WHAT NEEDS TO BE DONE:
Determine the number of lines of the records below that include "between". Respond with the number and no other text.

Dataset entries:
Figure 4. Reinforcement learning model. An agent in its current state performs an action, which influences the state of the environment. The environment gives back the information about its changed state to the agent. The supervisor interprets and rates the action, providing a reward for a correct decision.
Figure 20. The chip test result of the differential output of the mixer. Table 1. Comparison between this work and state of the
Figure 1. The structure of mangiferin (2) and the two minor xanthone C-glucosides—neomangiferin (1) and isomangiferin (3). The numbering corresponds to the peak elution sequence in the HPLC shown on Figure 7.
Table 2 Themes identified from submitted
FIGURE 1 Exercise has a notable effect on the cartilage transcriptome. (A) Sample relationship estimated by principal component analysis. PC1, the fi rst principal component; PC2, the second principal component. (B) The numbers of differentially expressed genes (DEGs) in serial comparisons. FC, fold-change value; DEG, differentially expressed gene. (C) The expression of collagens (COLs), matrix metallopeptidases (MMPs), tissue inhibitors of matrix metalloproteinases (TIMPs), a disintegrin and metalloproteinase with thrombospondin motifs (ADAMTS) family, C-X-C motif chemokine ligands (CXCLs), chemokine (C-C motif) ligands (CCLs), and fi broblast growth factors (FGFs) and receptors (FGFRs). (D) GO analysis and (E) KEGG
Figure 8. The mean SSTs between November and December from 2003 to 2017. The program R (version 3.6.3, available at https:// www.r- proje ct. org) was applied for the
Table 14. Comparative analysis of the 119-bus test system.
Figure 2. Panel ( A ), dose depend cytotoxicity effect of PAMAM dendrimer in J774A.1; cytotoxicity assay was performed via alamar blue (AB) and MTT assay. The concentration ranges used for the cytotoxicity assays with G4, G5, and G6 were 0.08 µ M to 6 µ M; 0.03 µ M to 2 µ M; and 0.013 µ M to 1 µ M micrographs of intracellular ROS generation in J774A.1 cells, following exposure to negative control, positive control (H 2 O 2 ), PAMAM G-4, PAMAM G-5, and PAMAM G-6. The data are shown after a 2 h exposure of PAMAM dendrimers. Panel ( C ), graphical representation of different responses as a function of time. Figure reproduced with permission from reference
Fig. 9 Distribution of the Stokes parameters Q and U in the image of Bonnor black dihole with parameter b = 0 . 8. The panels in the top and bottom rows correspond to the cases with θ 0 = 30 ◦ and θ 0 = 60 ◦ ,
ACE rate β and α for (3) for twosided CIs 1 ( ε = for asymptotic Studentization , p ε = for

TASK RESULT:
2